1. Field of the Invention
The present invention relates in general to a scroll housing structure of a blower, and more particularly to a scroll housing structure of a multiblade blower suitable for lowering air noise and preventing flow loss.
2. Description of the Prior Art
With reference to FIGS. 1 and 2, there is shown a scroll housing structure of a multiblade blower in accordance with the prior art. The scroll housing structure includes an involute scroll casing 1 of which the upper section communicates with a delivery port 1a and the side wall has a suction port 1b. Through the suction port 1b, the outside air is introduced to the inside of the scroll casing 1 as will be described herein later. The scroll housing structure further includes an impeller 2 which is provided in the scroll casing 1 in such a manner that it is rotatably mounted on the center of the scroll casing 1. In order to rotate this impeller 2, an output shaft of a drive motor 2a is connected to the center of the impeller 2 to transmit its rotational force thereto. The impeller 2 is provided with a plurality of blades 2b arranged on the circumferential surface of the impeller 2.

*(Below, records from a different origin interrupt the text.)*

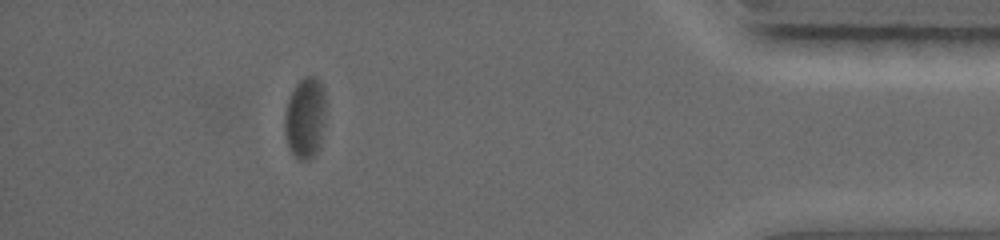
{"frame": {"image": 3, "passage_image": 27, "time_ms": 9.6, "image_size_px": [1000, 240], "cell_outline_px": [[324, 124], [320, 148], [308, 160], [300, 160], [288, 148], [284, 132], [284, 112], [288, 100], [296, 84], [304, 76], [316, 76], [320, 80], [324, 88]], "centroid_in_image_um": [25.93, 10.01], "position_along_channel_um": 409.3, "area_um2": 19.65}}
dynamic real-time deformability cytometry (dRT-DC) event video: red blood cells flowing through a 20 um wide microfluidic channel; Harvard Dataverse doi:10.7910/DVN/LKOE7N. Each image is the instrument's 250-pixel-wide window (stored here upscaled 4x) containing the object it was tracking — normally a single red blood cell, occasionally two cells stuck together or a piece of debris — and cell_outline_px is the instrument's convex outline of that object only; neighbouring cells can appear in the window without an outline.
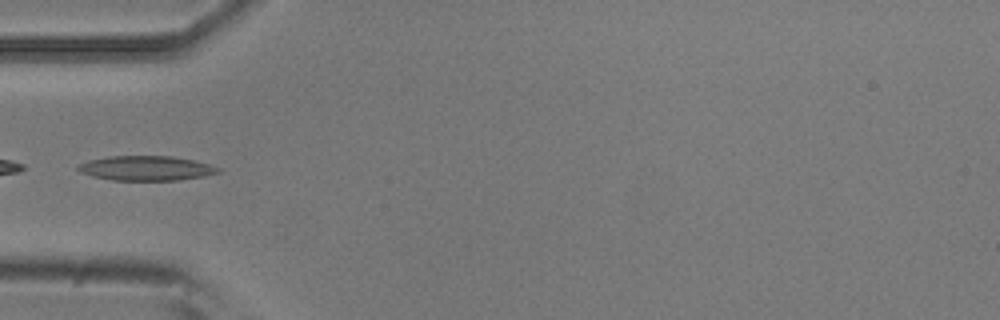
{"species": "common noctule bat (a hibernating species)", "species_latin": "Nyctalus noctula", "temperature_condition": "room temperature", "stored_images_in_passage": 4, "camera_frame_rate_fps": 3000, "um_per_image_px": 0.085, "animal": {"sex": "male", "body_mass_g": 20.5, "forearm_length_mm": 52.5}, "frame": {"image": 1, "passage_image": 4, "time_ms": 1.0, "image_size_px": [1000, 320], "cell_outline_px": [[220, 172], [204, 176], [180, 180], [112, 180], [92, 176], [80, 172], [76, 168], [76, 164], [88, 160], [108, 156], [172, 156], [192, 160], [208, 164], [220, 168]], "centroid_in_image_um": [12.37, 14.29], "position_along_channel_um": 72.6, "area_um2": 20.17}}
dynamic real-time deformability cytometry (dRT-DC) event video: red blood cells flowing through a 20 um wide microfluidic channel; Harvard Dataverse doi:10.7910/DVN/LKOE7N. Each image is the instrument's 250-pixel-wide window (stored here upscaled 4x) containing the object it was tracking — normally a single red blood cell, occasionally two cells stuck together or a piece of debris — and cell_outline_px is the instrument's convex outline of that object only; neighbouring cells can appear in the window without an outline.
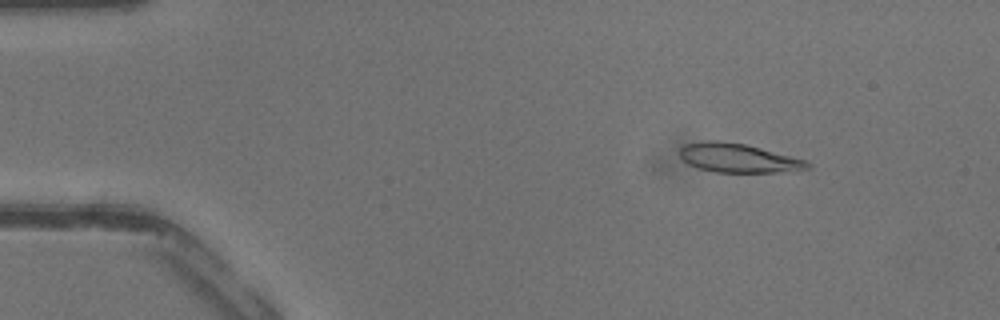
{"species": "common noctule bat (a hibernating species)", "species_latin": "Nyctalus noctula", "temperature_condition": "warm", "stored_images_in_passage": 42, "camera_frame_rate_fps": 3000, "um_per_image_px": 0.085, "animal": {"sex": "male", "body_mass_g": 13.3}, "frame": {"image": 1, "passage_image": 6, "time_ms": 1.667, "image_size_px": [1000, 320], "cell_outline_px": [[812, 164], [808, 168], [780, 172], [716, 172], [700, 168], [688, 164], [680, 156], [680, 148], [684, 144], [704, 140], [720, 140], [744, 144], [760, 148], [804, 160]], "centroid_in_image_um": [62.69, 13.42], "position_along_channel_um": 22.3, "area_um2": 21.27}}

The scroll casing 1 makes an acute angle with the delivery port 1a at a position where the involute of the scroll casing 1 starts. Hereinbelow, the position at which the casing 1 makes the acute angle with the delivery port 1a is named as an acute section 1c.
In operation, the impeller 2 is rotated about its center by the rotational force of the drive motor 1a. Such rotation of the impeller 2 generates a centrifugal force in the scroll casing 1. This forcibly introduces the outside air to the center of the impeller 2 in the scroll casing 1 through the suction port 1b of the casing 1. The air is in turn expelled from the rotating impeller 2 through the plurality of blades 2b provided on the circumferential surface of the impeller 2. The expelled air is, thereafter, delivered to the outside through the delivery port 1a.
In the above scroll housing structure, the pressure of the outside air, forcibly introduced to the center of the rotating impeller 2 due to the centrifugal force generated by the rotation of the impeller 2, increases while being expelled from the impeller 2 through the blades 2b. When the air is expelled from the impeller 2, the pressure of the air is substantially dynamic rather than static which is more desirable. In order to convert the dynamic pressure into the a static pressure, the scroll housing structure should be provided with the aforementioned involute scroll casing 1. Due to the involute scroll casing 1, the air, expelled from the rotating impeller 2 and passing by the acute section 1c of the casing 1 prior to flowing along the inner surface of the involute scroll casing 1, gradually recovers its static pressure while flowing along the inner surface of the involute scroll casing 1. The air recovering the static pressure is, thereafter, introduced to the delivery port 1a communicating with the upper section of the casing 1, and delivered to the outside or to a place requiring the air.
Turning to FIGS. 3 and 4, FIG. 3 is a speed diagram representing a flow speed of the air in the above scroll housing structure, and FIG. 4 is a sectional view of the scroll housing structure for showing the air streamlines of FIG. 3. Here, the outside air is introduced to the center of the impeller 2 in the scroll casing 1 and in turn pressurized by the centrifugal force generated by the rotation of the impeller 2, and flows along the inner surface of the scroll casing 1, as described above. When the air flows along the inner surface of the scroll casing 1, it forms streamlines as shown in FIGS. 3 and 4. In the FIG. 3, a flow speed of an air streamline is shown in a speed diagram at every predetermined point on the inner surface of the involute scroll casing 1. In FIG. 4, there are shown first and second streamlines A and B of the air expelled from the impeller 2 through the blades 2b as well as curvatures of the first and second streamlines A and B.
As shown in FIGS. 3 and 4, the streamline curvature of the outside air, forcibly introduced to the center of the rotating impeller 2 is increased due to the centrifugal force while passing through the blades 2b. Hence, the air undesirably flows along separated streamlines. That is, besides the first streamline A the air forms a second streamline B which is undesirably formed at a section near the suction port 1b, thus causing a flow loss. Moreover, the first streamline A or the primary streamline is curved to the side wall, on which the suction port 1b, is provided, thereby making the flow loss be worse.
The aforementioned problem starts to be prominently observed at a position corresponding to a line D (.THETA.=270.degree.) which is angularly spaced apart from a predetermined reference line C (.THETA.=0.degree.) of the scroll casing 1 by a predetermined angle.
In addition, the aforementioned increasing curvatures of the first and second streamlines A and B intensify the collision of the air against the inner surface of the scroll casing 1, thereby increasing the collision noise of the air. Another problem of the known scroll housing structure is resided in that the effective sectional area of the delivery port 1a of the scroll casing 1 is reduced and, as a result, a desired smooth recovery of the static pressure of the air is difficult to be achieved.